Propriétaire, locataire ou personne désirant investir, voici quelques points clés pour comprendre le marché immobilier suisse.
Demande soutenue par l’immigration
Avant la fin de l’année, nous serons 9 millions d’habitants en Suisse. L’immigration augmente à nouveau en raison notamment du manque de main-d’œuvre et de la guerre en Ukraine.
Conséquence: selon l’Office fédéral du logement cité dans la presse alémanique, il manquera entre 5 000 et 10 000 appartements par an dans les années à venir. D’autres chiffres cités évoquent un total de 50 000 appartements manquants dans les trois ans. Dans le canton de Vaud, il pourrait ainsi manquer plus de 5 000 logements en 2026.
Offre: baisse des constructions
Après plusieurs années de hausse, la construction de nouveaux logements ralentit. La baisse des permis de construire touche l’ensemble du pays et n’épargne pas le canton de Vaud. En cause, la hausse des taux, la progression des coûts de production et la raréfaction des terrains à bâtir.
Dans le canton de Vaud, l’offre en logements se concentre sur l’arc lémanique, et notamment dans la région lausannoise où de grands projets sortent de terre. Ils ne suffiront cependant pas à satisfaire la demande.
Conséquence: le taux de vacance est très bas, à 1,31% (derniers chiffres officiels disponibles de juin 2022). Il tombe même à 0,49% à Lausanne. Ce qui signifie que, sur le plan national, nous sommes en situation de pénurie de logements, puisque la barre de 1,5% a été franchie. On évoque la plus importante pénurie depuis plus de 30 ans.
Hausse des taux en arrière-plan
Le marché immobilier n’aime guère les périodes inflationnistes. Elles renchérissent les coûts du financement et de la construction. Ils font pression sur la valorisation des immeubles. La Banque nationale suisse (BNS) devrait poursuivre son mouvement de relèvement du coût de l’argent tant que l’inflation dépassera son objectif à long terme de 2%. En ce qui concerne les taux longs, plus réactifs à la situation macro-économique, ils devraient rester irréguliers.

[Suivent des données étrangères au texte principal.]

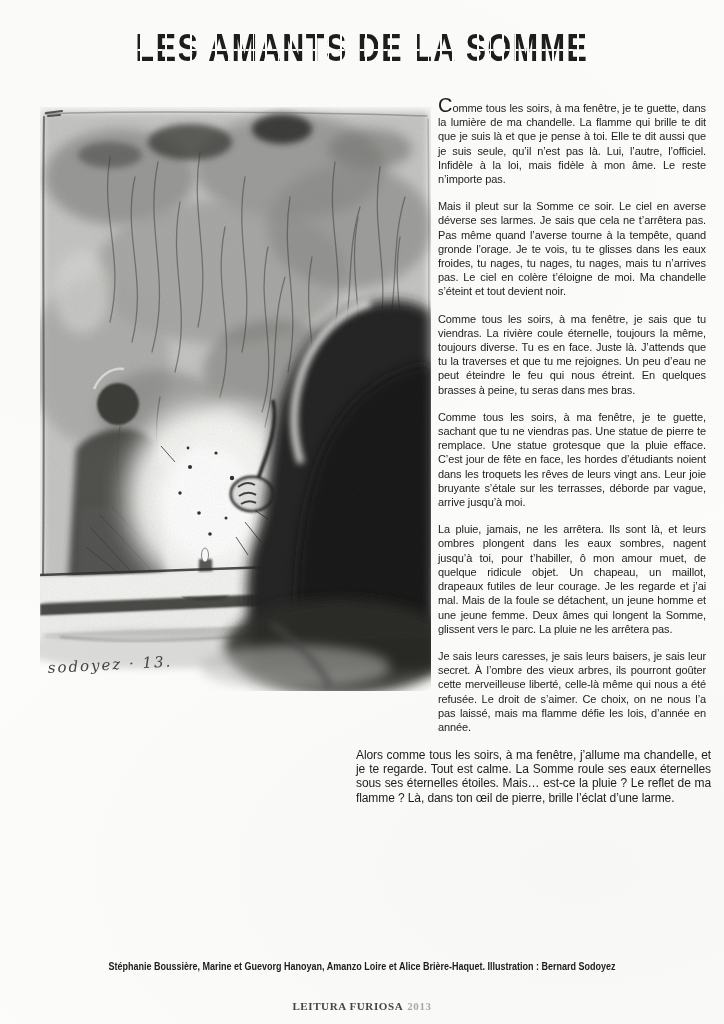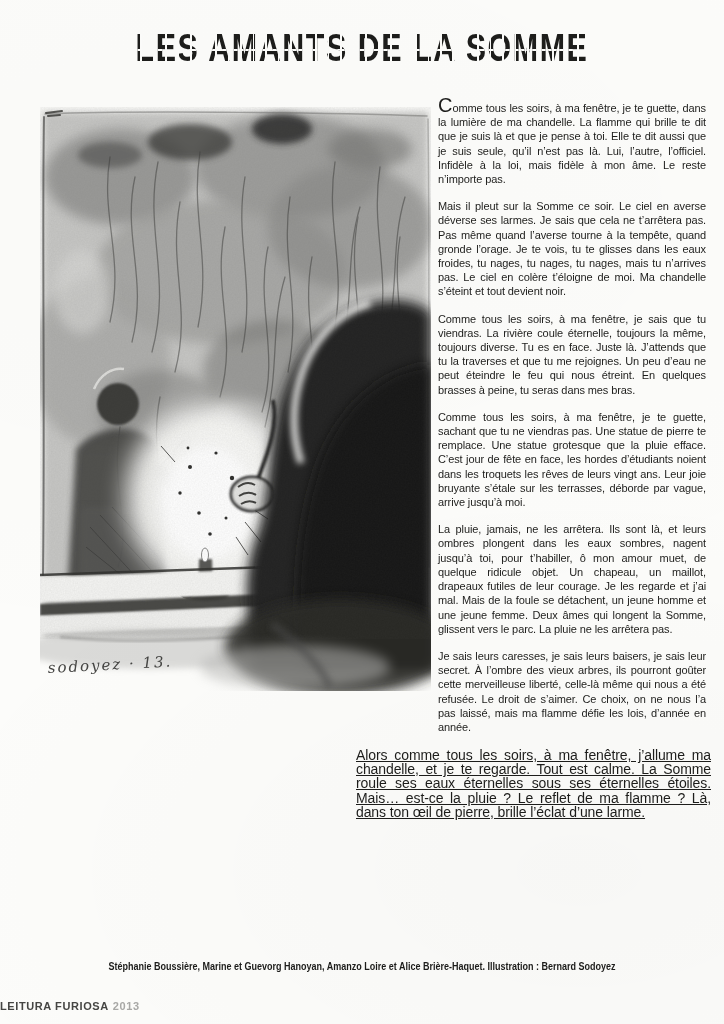--- a/index.html
+++ b/index.html
@@ -52,9 +52,9 @@
   }
   .closing{
     position:absolute;left:356px;top:748px;width:355px;margin:0;
-    font-size:14px;line-height:14.2px;
+    font-size:12px;line-height:14.2px;
     text-align:justify;letter-spacing:-0.1px;
-    hyphens:auto;text-decoration:underline;-webkit-hyphens:auto;
+    hyphens:auto;-webkit-hyphens:auto;
   }
   .credits{
     position:absolute;top:961px;left:0;width:724px;margin:0;

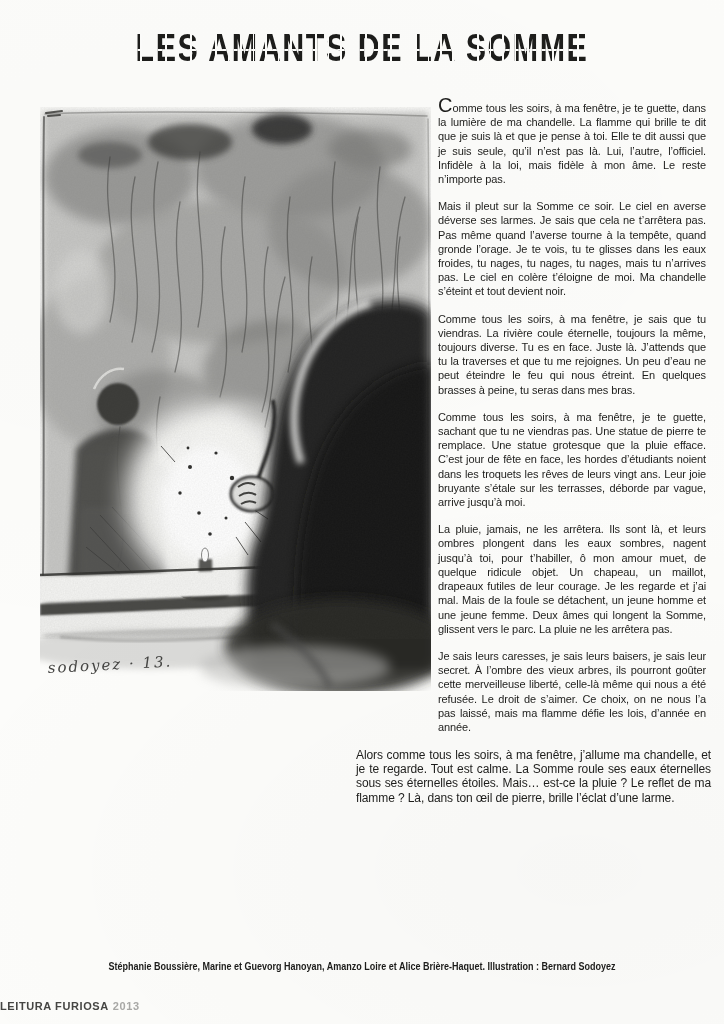--- a/index.html
+++ b/index.html
@@ -64,8 +64,8 @@
   }
   .footer{
     position:absolute;top:1000px;left:0;width:724px;
-    font-weight:bold;font-size:11px;
-    letter-spacing:.6px;color:#454543;
+    text-align:center;font-weight:bold;font-size:11px;
+    letter-spacing:.6px;color:#454543;font-family:Liberation Serif, serif;
   }
   .footer .year{color:#a8a8a6;margin-left:4px;}
 </style>

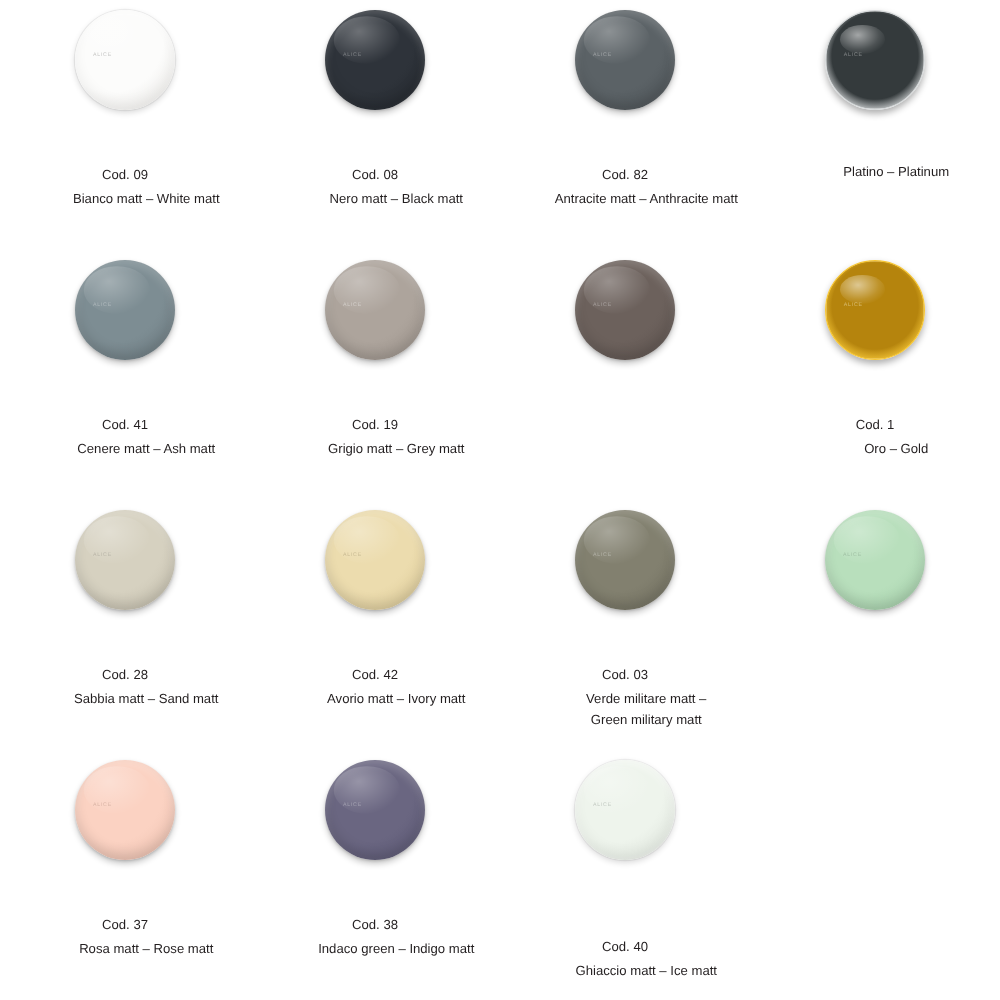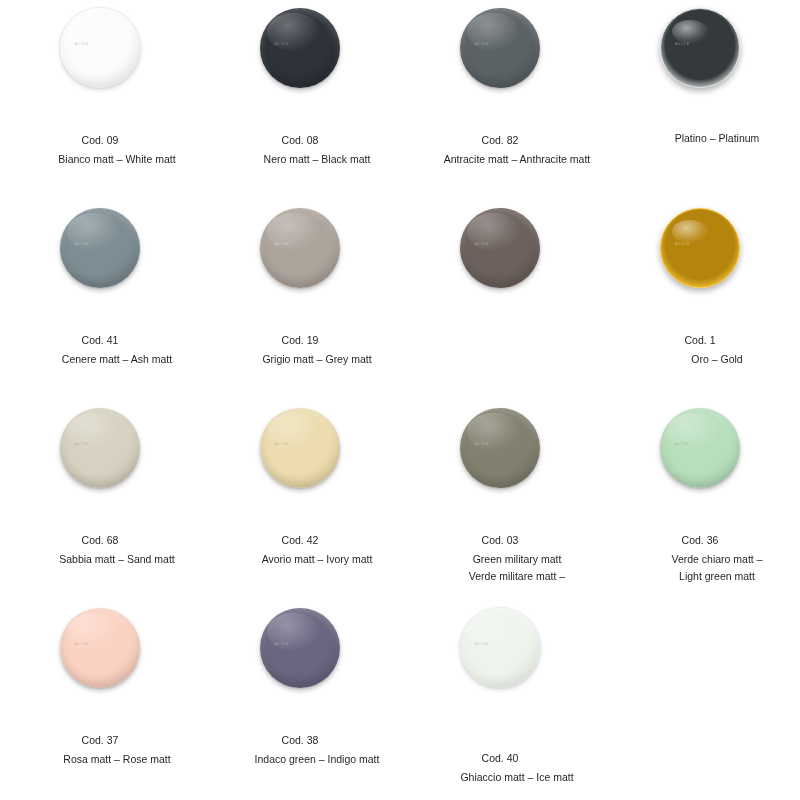--- a/index.html
+++ b/index.html
@@ -233,7 +233,7 @@
         </div>
       </div>
       <div class="labels">
-        <div class="code">Cod. 68</div>
+        <div class="code">Cod. 28</div>
         <div class="name">
           <span class="ln">Sabbia matt – Sand matt</span>
         </div>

Conséquence: la hausse des taux devrait faire pression sur les prix, louer devenant par endroits plus avantageux qu’acheter. Or elle n’a pas encore eu d’influence en raison d’une faible liquidité et de la situation tendue entre offre et demande. L’évolution des taux devrait par ailleurs permettre un rééquilibrage de la production au profit de la PPE. La quête de rendement avait en effet poussé les propriétaires institutionnels vers une offre essentiellement locative.
Des valorisations plus réalistes pour les fonds immobiliers
Après avoir vécu la pire année depuis sa création, l’indice des fonds immobiliers suisses a rebondi en début d’année. La chute de l’an dernier était à mettre essentiellement à l’actif des agios, ces primes que le marché accepte de payer pour détenir de l’immobilier coté. Les fondamentaux du marché restent solides. Malgré la hausse des taux, les valeurs nettes d’inventaire (VNI) ont résisté, soutenues par la vigueur du marché. Il est encore intéressant de noter que, malgré le retour des rendements obligataires, le différentiel entre les deux classes d’actifs demeure en faveur de l’immobilier coté.
Conséquences: les fonds immobiliers se traitent de nouveau à des prix attractifs. La classe d’actifs reste par ailleurs une bonne couverture contre l’inflation dans la durée. L’immobilier titrisé offre en effet une certaine capacité de résilience en matière de revenus, car les propriétaires peuvent actualiser les loyers dans la limite des conditions légales et de marché.
En conclusion
Les fondamentaux du marché de la pierre restent sains. L’étroitesse de l’offre, accentuée par l’excédent migratoire et le ralentissement de la construction, contrebalance l’effet négatif de la hausse des taux sur la valeur des objets. Les prix des transactions se stabilisent et le marché devrait montrer une certaine résilience dans les prochains mois. Sur le segment spécifique des fonds immobiliers, la purge des excès générés par une décennie de taux bas est bien avancée. Il redevient intéressant de s’exposer à cette classe d’actifs dans un portefeuille diversifié.